Wednesday, September 29, 2010

ICU/IMC/9East?!

I've only been an RN for a year plus-a-few-months, but in my short experience on an acute care floor full of potentially non-acute patients, I have never seen a physician make a decision to transfer a patient to a higher level of care without nursing pestering them (for hours) about it first.
Why is that? Why does it take multiple phone calls, the critical response nurse, the charge nurse, and the floor manager to convince the doctor that someone with consistently critical potassium values for 48 hours might despite constant IV replacement might (read: definitely) need to be on telemetry? Why is the resident not concerned over the fact that my tachycardic hypotensive patient has had ZERO urine output in the foley since the night before? Is it not obvious that the patient floating in a lake of her own blood every hour with the most whacked out labs of all time requiring constant transfusions might need to be on a floor where the nurse doesn't have four other patients to take care of?
I can think of a few patients in particular who we got transferred to the IMC after hours of paging, re-paging, arguing, and putting all my other patients' care on hold, and in every single one of those situations, those patients ended up spending weeks in the ICU.
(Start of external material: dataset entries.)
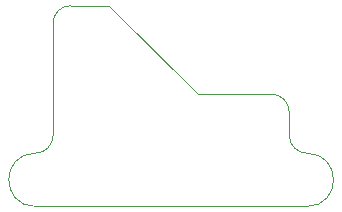
<source format=gm1>
G04 #@! TF.GenerationSoftware,KiCad,Pcbnew,(6.0.9)*
G04 #@! TF.CreationDate,2023-04-01T11:22:45+09:00*
G04 #@! TF.ProjectId,MainBoard,4d61696e-426f-4617-9264-2e6b69636164,rev?*
G04 #@! TF.SameCoordinates,Original*
G04 #@! TF.FileFunction,Profile,NP*
%FSLAX46Y46*%
G04 Gerber Fmt 4.6, Leading zero omitted, Abs format (unit mm)*
G04 Created by KiCad (PCBNEW (6.0.9)) date 2023-04-01 11:22:45*
%MOMM*%
%LPD*%
G01*
G04 APERTURE LIST*
G04 #@! TA.AperFunction,Profile*
%ADD10C,0.100000*%
G04 #@! TD*
G04 APERTURE END LIST*
D10*
X157040610Y-109470490D02*
G75*
G03*
X155540600Y-107970490I-1500010J-10D01*
G01*
X155540600Y-107970490D02*
X149290600Y-107970490D01*
X137040600Y-111470490D02*
X137040600Y-101970490D01*
X149290600Y-107970490D02*
X141790600Y-100470490D01*
X135540600Y-117470490D02*
X158540600Y-117470490D01*
X135540600Y-112970510D02*
G75*
G03*
X135540600Y-117470490I0J-2249990D01*
G01*
X138540600Y-100470490D02*
X141790600Y-100470490D01*
X157040600Y-109470490D02*
X157040600Y-111470490D01*
X158540600Y-117470510D02*
G75*
G03*
X158540600Y-112970490I0J2250010D01*
G01*
X138540600Y-100470500D02*
G75*
G03*
X137040600Y-101970490I0J-1500000D01*
G01*
X135540600Y-112970500D02*
G75*
G03*
X137040600Y-111470490I0J1500000D01*
G01*
X157040610Y-111470490D02*
G75*
G03*
X158540600Y-112970490I1499990J-10D01*
G01*
M02*

</source>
One of them is still in the ICU.
When I started I didn't have the confidence or the experience to tell these reluctant docs that I disagreed with them. I would have thought that they know better, and if they think this patient should stay on our floor, then the patient should stay. Now thinking about the handful of way-too-sick-to-be-on-our-floor patients I've dealt with, and how taxing it has been to get them transferred no matter how obviously necessary it was, I am wondering what would have happened had nursing taken the lazy/passive route during those shifts.
I don't say this to throw our doctors under the bus. We have great doctors where I work. Wonderful, smart, great doctors. I'm not saying they should just know when the nursing care involved becomes too much for a nurse taking care of 5 patients. How would they know that unless we speak up?
...But really? Why am I the only one concerned about these un-replaceable critical chemistries?
Are patients only considered critical once they are arresting from their critically low potassium levels? Because it's going to be harder to call you and have a conversation about this when I'm doing chest compressions.